None. That’s because one of the leading aims of the meeting in Philadelphia was to empower the federal government to tax citizens in all of the thirteen states, an aim none of the participants in the original tea party would have countenanced. In their view, a nation that restored the authority of the central government to tax the citizens of individual states would amount to nothing short of restoration of monarchy. And they said so explicitly.

It was the intransigence of these original tea partiers that provoked the Constitutional Convention. For, as Virginia’s Edmund Randolph put it when introducing his outline of the new Constitution:

The Confederation produced no security against foreign invasion; Congress not being permitted to prevent a war, nor to support it by their own authority. Of this [Randolph] cited many examples; most of which tended to show theft they could not cause infractions of treaties, or of the law of nations, to be punished; that particular states might, by their conduct, provoke war without control; and that, neither militia nor drafts being fit for defence on such occasions, enlistments only could be successful, and these could not be executed without money (Elliot’s Debates, May 29, 1787).

Then as now the tea partiers would rather have seen the ship of state scuttled than secure its financial integrity.

But they were, in effect, locked out of the meeting, leaving the fiscally responsible delegates from each of the states free “to form a more perfect union” as the Preamble puts it.

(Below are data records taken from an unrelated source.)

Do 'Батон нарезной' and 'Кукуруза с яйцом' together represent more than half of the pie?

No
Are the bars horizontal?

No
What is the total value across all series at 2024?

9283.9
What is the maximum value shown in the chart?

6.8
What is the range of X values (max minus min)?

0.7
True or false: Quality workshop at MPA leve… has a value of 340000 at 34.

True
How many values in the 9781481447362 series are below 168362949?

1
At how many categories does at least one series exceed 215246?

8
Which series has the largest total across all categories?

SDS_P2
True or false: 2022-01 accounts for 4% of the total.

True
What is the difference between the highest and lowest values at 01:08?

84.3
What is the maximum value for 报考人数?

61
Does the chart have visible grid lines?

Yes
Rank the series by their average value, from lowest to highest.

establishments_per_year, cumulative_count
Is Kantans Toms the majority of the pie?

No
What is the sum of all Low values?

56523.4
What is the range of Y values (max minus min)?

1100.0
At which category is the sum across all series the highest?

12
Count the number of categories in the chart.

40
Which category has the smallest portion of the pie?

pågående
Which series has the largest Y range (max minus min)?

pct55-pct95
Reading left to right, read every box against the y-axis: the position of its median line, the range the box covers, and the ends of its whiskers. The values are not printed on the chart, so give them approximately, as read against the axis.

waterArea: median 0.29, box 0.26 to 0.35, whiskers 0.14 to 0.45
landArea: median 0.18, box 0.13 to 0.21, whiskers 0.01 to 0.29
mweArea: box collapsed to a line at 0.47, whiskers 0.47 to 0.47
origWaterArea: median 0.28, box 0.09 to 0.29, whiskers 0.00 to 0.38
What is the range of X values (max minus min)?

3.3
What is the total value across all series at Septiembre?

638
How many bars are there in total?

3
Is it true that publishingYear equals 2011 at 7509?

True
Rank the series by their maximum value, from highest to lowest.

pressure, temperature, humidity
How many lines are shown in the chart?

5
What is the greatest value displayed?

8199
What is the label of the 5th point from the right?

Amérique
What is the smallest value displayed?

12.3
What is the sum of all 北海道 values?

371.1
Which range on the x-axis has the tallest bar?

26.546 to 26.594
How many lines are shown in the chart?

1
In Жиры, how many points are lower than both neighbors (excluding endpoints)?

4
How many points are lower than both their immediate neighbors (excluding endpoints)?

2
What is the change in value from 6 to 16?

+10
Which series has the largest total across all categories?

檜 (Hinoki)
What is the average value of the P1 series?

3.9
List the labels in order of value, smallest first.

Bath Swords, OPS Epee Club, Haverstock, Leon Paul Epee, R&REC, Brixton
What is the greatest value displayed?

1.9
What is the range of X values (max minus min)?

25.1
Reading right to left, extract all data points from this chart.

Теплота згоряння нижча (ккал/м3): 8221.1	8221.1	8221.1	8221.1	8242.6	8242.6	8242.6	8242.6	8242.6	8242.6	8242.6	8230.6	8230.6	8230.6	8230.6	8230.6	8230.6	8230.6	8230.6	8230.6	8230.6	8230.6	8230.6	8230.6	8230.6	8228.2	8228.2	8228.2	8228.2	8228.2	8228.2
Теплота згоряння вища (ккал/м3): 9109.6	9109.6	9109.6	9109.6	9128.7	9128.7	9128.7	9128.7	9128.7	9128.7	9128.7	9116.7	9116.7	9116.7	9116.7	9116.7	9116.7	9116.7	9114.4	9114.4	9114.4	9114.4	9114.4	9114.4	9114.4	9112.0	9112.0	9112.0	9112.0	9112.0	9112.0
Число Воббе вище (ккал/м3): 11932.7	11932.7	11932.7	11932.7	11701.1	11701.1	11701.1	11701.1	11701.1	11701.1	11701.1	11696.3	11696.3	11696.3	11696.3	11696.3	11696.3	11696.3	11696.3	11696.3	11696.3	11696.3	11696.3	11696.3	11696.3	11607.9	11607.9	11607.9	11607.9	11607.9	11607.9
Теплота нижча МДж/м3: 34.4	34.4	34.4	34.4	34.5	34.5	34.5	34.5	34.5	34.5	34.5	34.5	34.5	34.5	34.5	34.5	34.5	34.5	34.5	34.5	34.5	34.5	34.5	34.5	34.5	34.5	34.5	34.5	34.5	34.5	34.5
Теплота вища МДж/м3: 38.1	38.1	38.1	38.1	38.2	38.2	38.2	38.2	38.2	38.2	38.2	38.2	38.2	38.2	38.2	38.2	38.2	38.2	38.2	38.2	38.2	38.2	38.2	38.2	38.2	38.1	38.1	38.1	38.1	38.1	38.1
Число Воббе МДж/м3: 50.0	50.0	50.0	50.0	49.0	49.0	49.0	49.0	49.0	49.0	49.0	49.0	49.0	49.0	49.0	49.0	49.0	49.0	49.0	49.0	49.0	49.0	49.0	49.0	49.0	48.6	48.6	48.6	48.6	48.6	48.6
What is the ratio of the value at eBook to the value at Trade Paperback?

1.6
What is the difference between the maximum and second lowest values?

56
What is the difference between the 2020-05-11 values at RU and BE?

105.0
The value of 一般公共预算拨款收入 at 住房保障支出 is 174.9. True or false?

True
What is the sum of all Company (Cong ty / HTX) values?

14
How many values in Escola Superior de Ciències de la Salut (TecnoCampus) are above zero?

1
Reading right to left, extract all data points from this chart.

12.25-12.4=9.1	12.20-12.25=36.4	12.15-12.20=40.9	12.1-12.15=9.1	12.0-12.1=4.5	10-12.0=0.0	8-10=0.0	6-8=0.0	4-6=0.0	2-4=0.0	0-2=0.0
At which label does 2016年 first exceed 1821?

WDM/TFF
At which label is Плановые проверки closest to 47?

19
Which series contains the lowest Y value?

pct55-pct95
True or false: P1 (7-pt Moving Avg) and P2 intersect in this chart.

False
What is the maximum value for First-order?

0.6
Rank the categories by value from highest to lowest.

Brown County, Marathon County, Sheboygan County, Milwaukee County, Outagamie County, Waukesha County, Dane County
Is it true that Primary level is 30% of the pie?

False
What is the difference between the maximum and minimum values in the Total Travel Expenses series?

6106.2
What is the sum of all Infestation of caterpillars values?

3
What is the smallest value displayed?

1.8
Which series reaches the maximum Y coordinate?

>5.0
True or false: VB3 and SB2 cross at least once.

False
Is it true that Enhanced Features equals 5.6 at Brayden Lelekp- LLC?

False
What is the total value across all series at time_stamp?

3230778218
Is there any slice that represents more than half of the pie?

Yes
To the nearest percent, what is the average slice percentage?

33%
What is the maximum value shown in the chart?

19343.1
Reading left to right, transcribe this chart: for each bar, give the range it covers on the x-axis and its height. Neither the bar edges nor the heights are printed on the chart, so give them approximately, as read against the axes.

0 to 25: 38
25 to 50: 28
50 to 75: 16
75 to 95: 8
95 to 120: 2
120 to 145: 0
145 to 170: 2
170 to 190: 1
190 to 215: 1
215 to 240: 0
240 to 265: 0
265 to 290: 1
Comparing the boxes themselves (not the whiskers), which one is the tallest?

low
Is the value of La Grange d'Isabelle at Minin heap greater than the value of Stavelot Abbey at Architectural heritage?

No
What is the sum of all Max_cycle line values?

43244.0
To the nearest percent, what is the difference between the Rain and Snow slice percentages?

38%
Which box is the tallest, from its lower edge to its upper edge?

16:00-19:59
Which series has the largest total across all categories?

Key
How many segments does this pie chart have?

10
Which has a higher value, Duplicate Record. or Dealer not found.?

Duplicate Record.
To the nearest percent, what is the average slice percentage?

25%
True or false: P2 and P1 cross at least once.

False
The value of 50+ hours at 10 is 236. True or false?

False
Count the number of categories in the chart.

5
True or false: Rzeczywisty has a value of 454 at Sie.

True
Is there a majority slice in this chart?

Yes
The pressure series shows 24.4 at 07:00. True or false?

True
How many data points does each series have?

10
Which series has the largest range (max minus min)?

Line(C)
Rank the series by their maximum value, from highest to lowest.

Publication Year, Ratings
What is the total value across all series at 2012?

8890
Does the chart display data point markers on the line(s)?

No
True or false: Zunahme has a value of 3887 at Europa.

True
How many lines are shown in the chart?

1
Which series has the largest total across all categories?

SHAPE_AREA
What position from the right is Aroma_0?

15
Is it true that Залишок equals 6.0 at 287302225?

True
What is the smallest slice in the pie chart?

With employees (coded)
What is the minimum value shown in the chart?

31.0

So, where does that place today’s successors to the original Tea Party? At the very least, they display a remarkable (or not so remarkable) lack of understanding of the most basic Constitutional principles. They want us to scrap the Constitution and start over. In effect, they are asking for a Constitutional re-do. Which is fine. Our Constitution and Bill of Rights make allowances for this possibility.

Unlike 1787, however, the fiscally responsible members of each party have no authority to lock these hoodlums out of our meetings. Their popular support is too strong, their Congressional delegation too large. Which is why “we the people” must do what Congress cannot. First, we need to use whatever means we have—which means our Constitutionally protected freedoms (press, speech, association, religion)—to disempower these enemies of the Constitution. Corporate campaign donors need to deprive them of their source of revenue. Individual donors need to send their money elsewhere. Second, we need to use these same means to get the Tea Party out of Congress and out of the Republican Party.

Finally, the Republican Party itself needs to recommit itself to “public things,” to res publica, and to the wealth we hold in common (hence the Commonwealth). Or they should have the guts to publically disavow their claim to republican values and institutions and change their name, perhaps to the Tea Party. In either case, the Republican Party should make clear either that their delegation continues to support the U.S. Constitution and the Federal Government’s right and responsibility to manage—yes, manage—the finances of their nation or Republican office holders should clearly and unmistakably disavow the Constitution and (no longer able to swear to uphold the Constitution) they should step down from office.